John Hill and his neighbors in the RiverNorth area of North Augusta all seem to have similar pictures on their phones – docks jutting out of or sitting on long stretches of brown mud with a thin line of the Savannah River in the background.

About 30 people showed up Thursday on Riverwalk Augusta to form an unsmiling half circle around a spokesman of the Savannah District of the U.S. Army Corps of Engineers as he explained to reporters why the river had been deliberately shrunk in the past several days and the agency's plan to keep it that way after New Savannah Bluff Lock and Dam is removed and replaced by a rock weir allowing migratory fish to get through.

The weir and fish passage are part of the Savannah Harbor Expansion Project and serve as mitigation for damage that project is causing to spawning grounds in the river near Savannah from the harbor deepening, which is allowing saltwater to creep further up the river, spokesman Russell Wicke said. The passage near Augusta would allow endangered fish such as the shortnose and Atlantic sturgeon to access historic spawning grounds in the Augusta shoals currently blocked by the 80-year-old lock and dam, he said.

"The only way to really mitigate for those species from the deepening is to get them past the lock and dam," Wicke said.

The Water Infrastructure Improvements for the Nation Act of 2016 de-authorized the lock and dam because it no longer served its purpose of facilitating barge traffic on the river – the last one went through in 1979 – but also directed the corps to preserve the pool of water in place when the act passed for recreation and to provide a water supply for cities and industries. The Corps could either repair the lock wall and modify the structure so fish could get through it or build the rock weir to hold the pool and still allow fish to get over it, Wicke said. The most economical solution was the weir and the option chosen has the highest wall without causing flooding but will result in a pool 3 1/2 feet lower at the lock and dam and up to 2 feet lower at the Fifth Street bridge and downtown Augusta.

The lowered river pool now is part of a simulation to show what the river would look like once the weir is built and corps engineers and experts showed up in the Augusta area Thursday to begin making their own observations and readings. The corps was using two boats going up and down the river, one flying a drone to take aerial photos, taking measurements and depths at various points, Wicke said.

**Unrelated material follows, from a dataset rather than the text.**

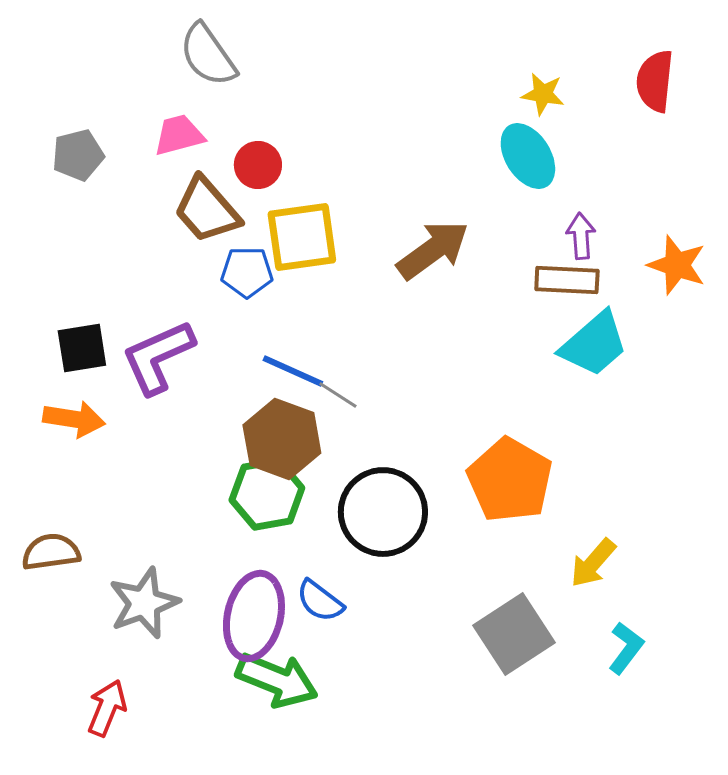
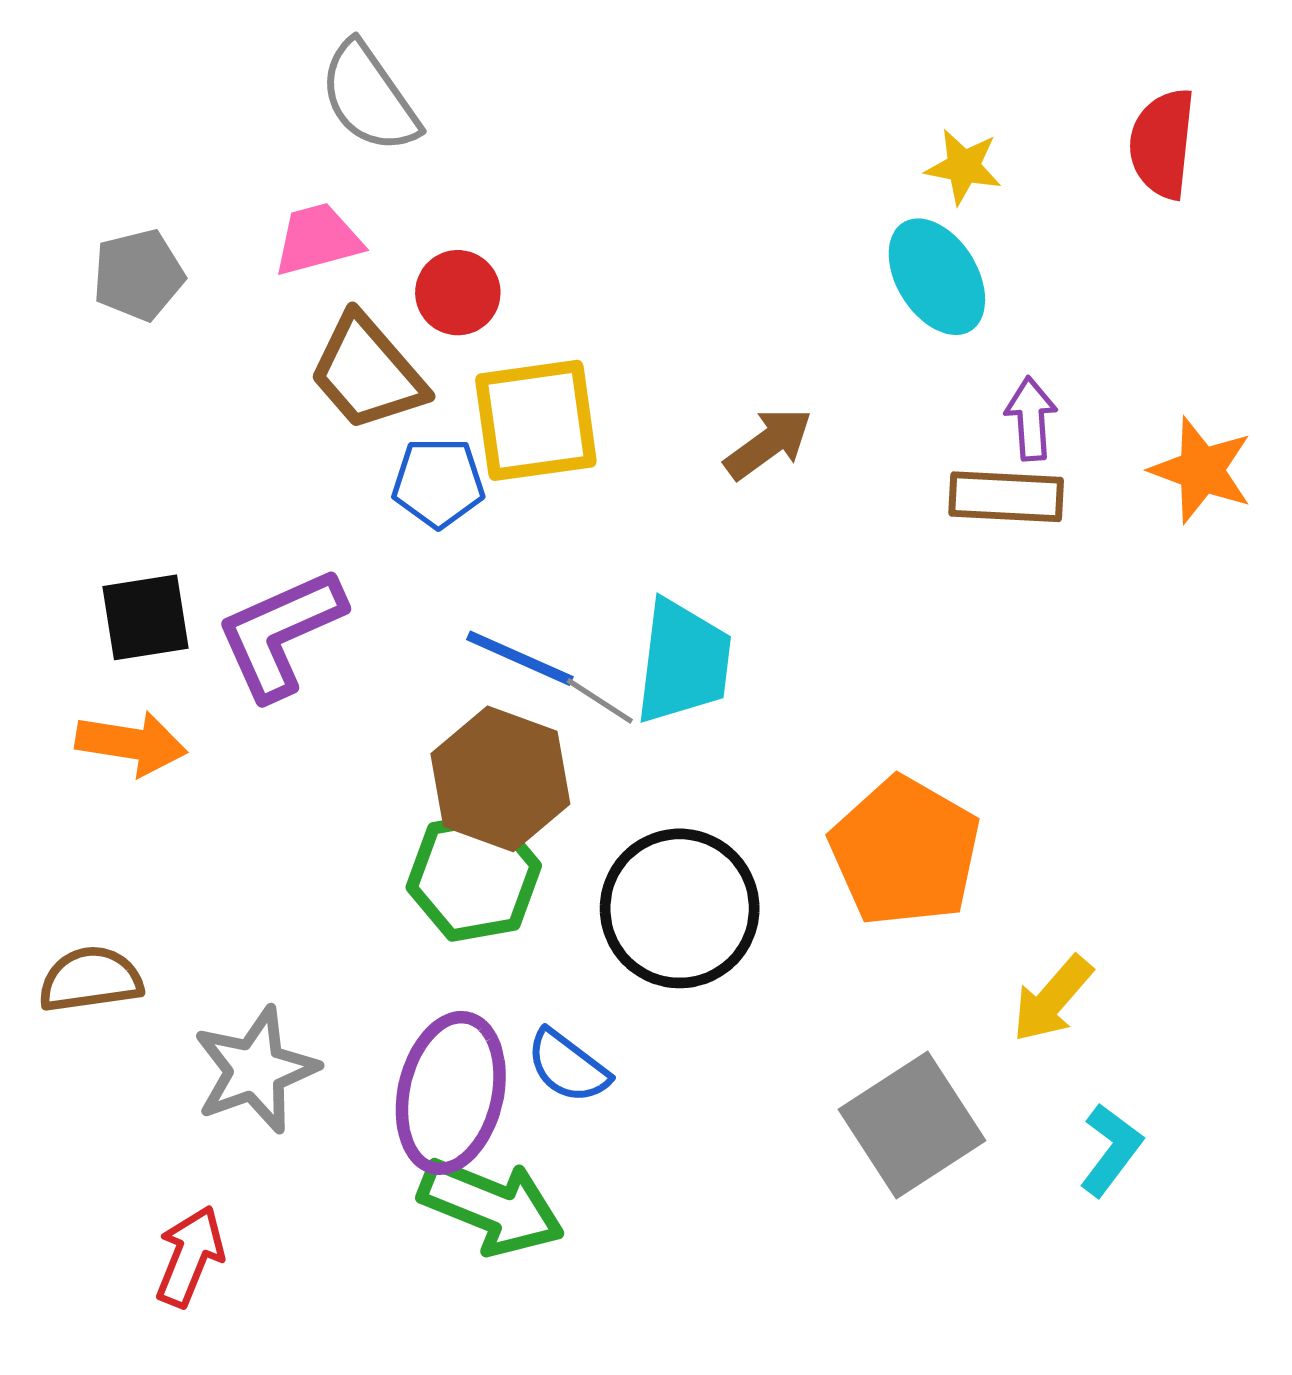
brown arrow: (433, 250) -> (768, 444), size x0.7
cyan trapezoid: (594, 344) -> (683, 662), moved, turned -42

So far, there have been no surprises, he said.

"What we're finding today is exactly what we expected to see," Wicke said, at the lower end of average flow. The conditions will continue for about a week and the water will begin rising again Wednesday.

That can't come quick enough for Hill and neighbors James Smith and Scott Koonts, who are staring out at great muddy flats where river water once stood.

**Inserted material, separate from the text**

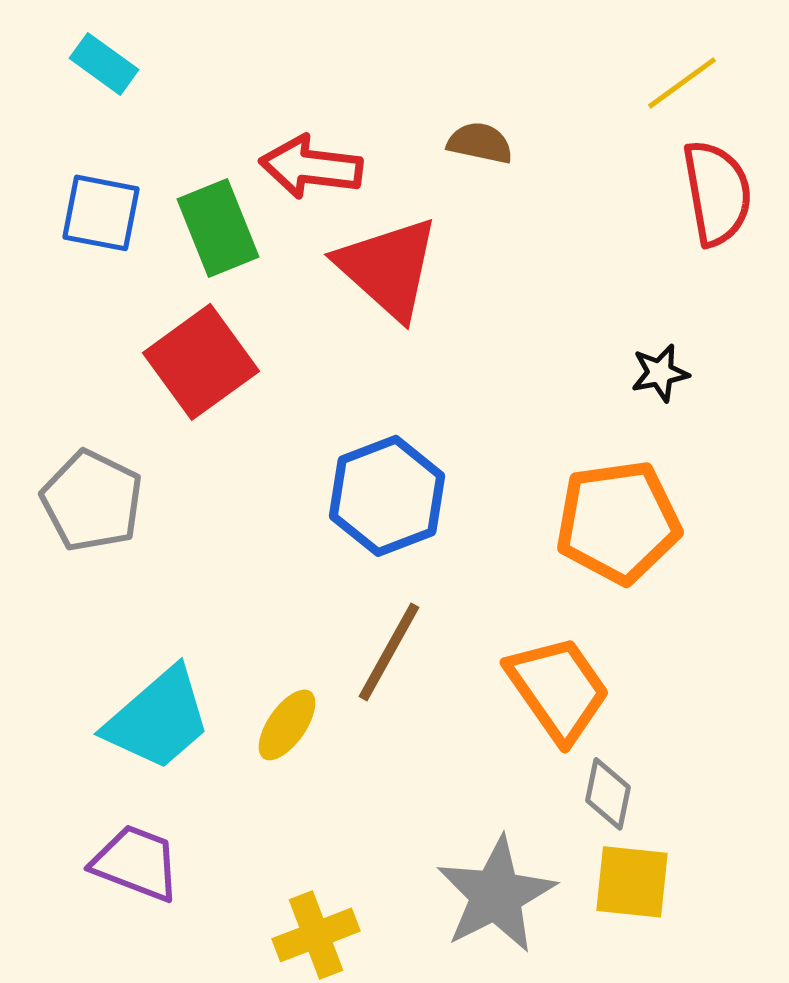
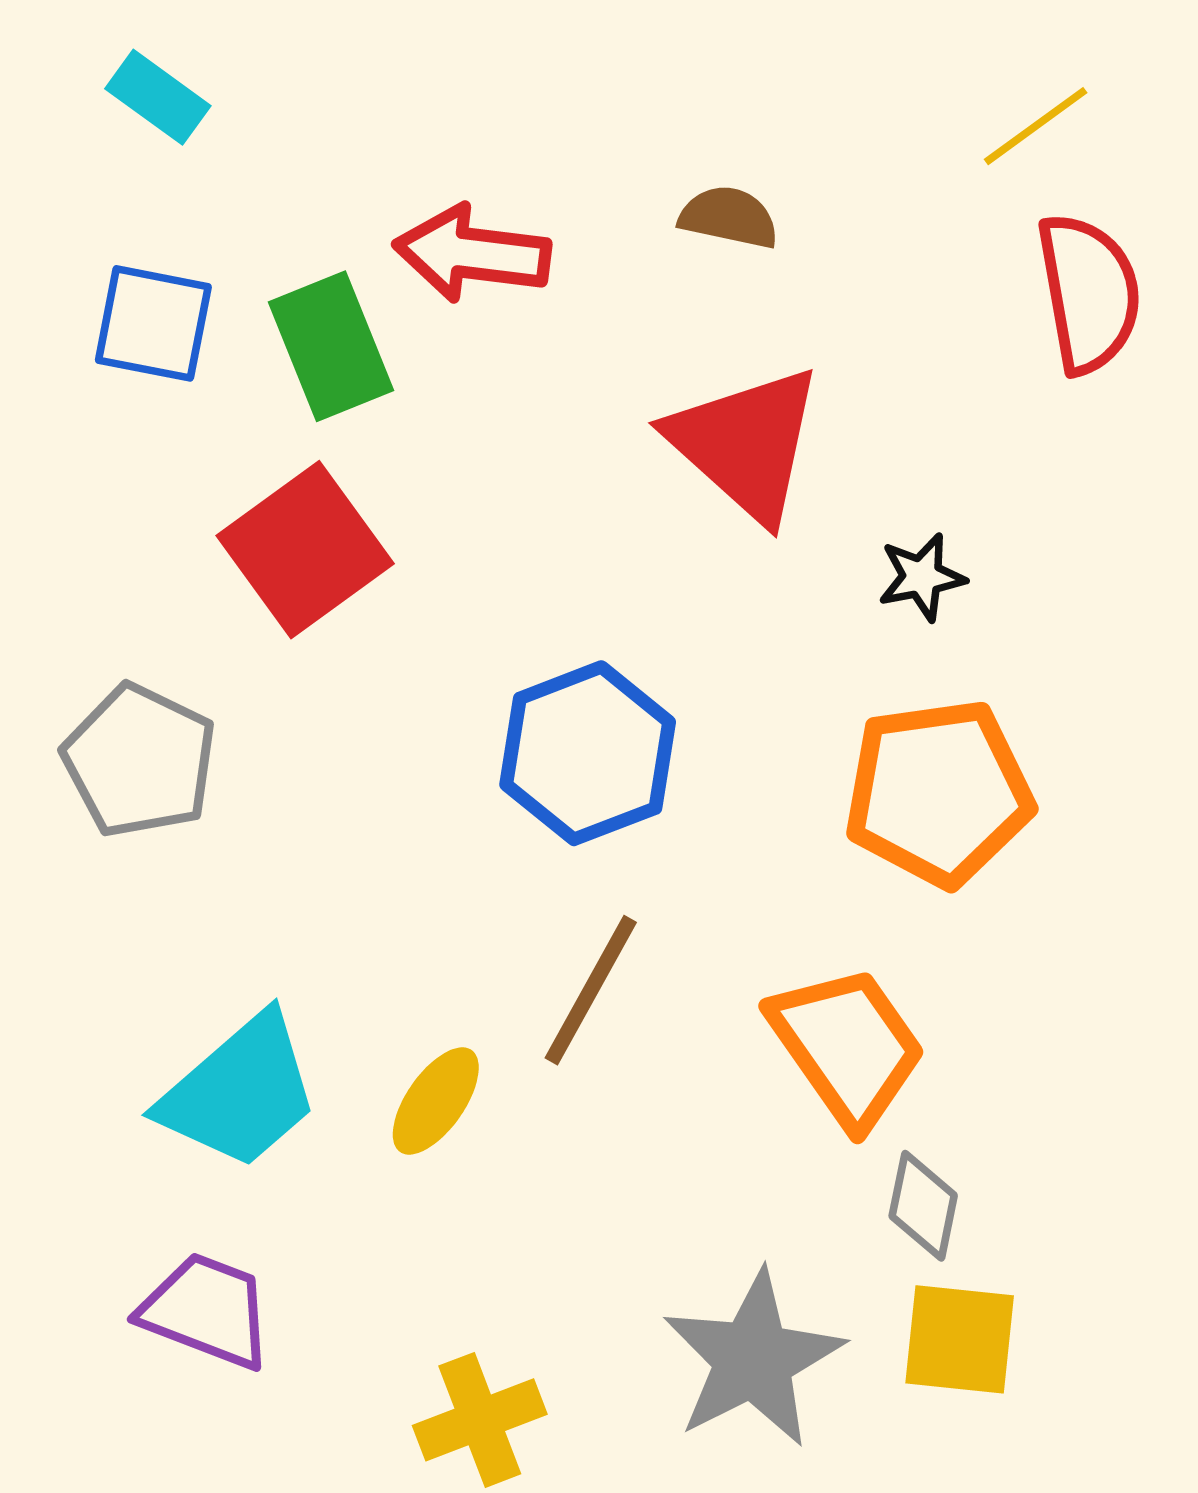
red triangle: (388, 268) -> (746, 443), moved
black star: (660, 373) -> (922, 577), moved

RiverNorth "was built as a place where you could get out and boat" and enjoy the river, Smith said. "The people who live there, they enjoy that."

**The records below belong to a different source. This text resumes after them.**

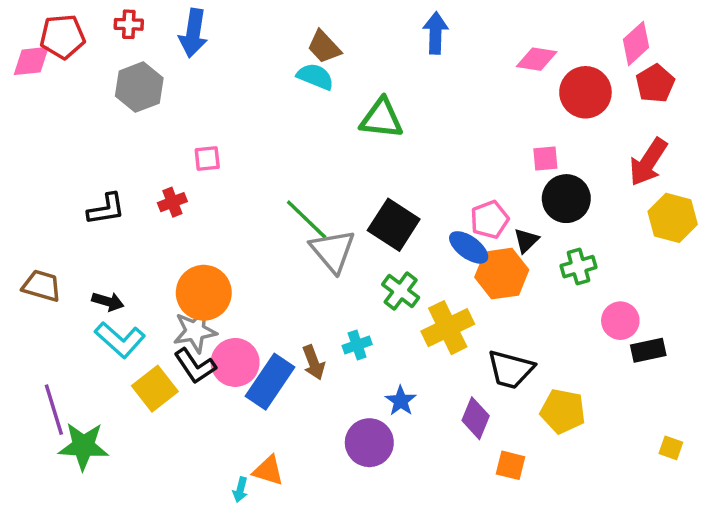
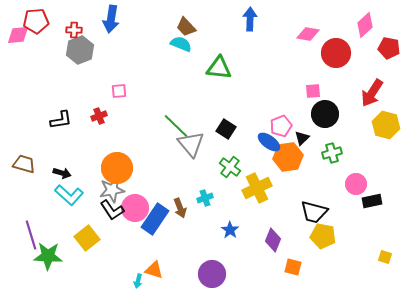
red cross: (129, 24) -> (74, 30), moved
red pentagon: (655, 84) -> (389, 48), moved, turned -30
black square: (394, 225) -> (226, 129), size x0.7
black trapezoid: (511, 369) -> (314, 212), moved
yellow square: (155, 389) -> (87, 238), moved
purple circle: (369, 443) -> (212, 274), moved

If the muddy conditions become a permanent future "it’s going to hurt everybody," he said. "It’s completely ruined our neighborhood as far as a boat area. Plus the real estate values, who knows what it does to that?"

You can sue them and delay them but you are never going to get any money" to make up for the losses, Koonts said.

"We need to support our officials and hope these officials will fight the battle for us because it is the only way we’re going to win," Hill said. "They’re not going to listen to the homeowner but they’ll listen (to them)."

The U.S. Army Corps of Engineers Savannah District has tentatively set a town hall for March 6 in Augusta for the public to hear from and ask questions of its experts on the plan to build a rock weir to replace New Savannah Bluff Lock and Dam. A location has not yet been finalized for the meeting.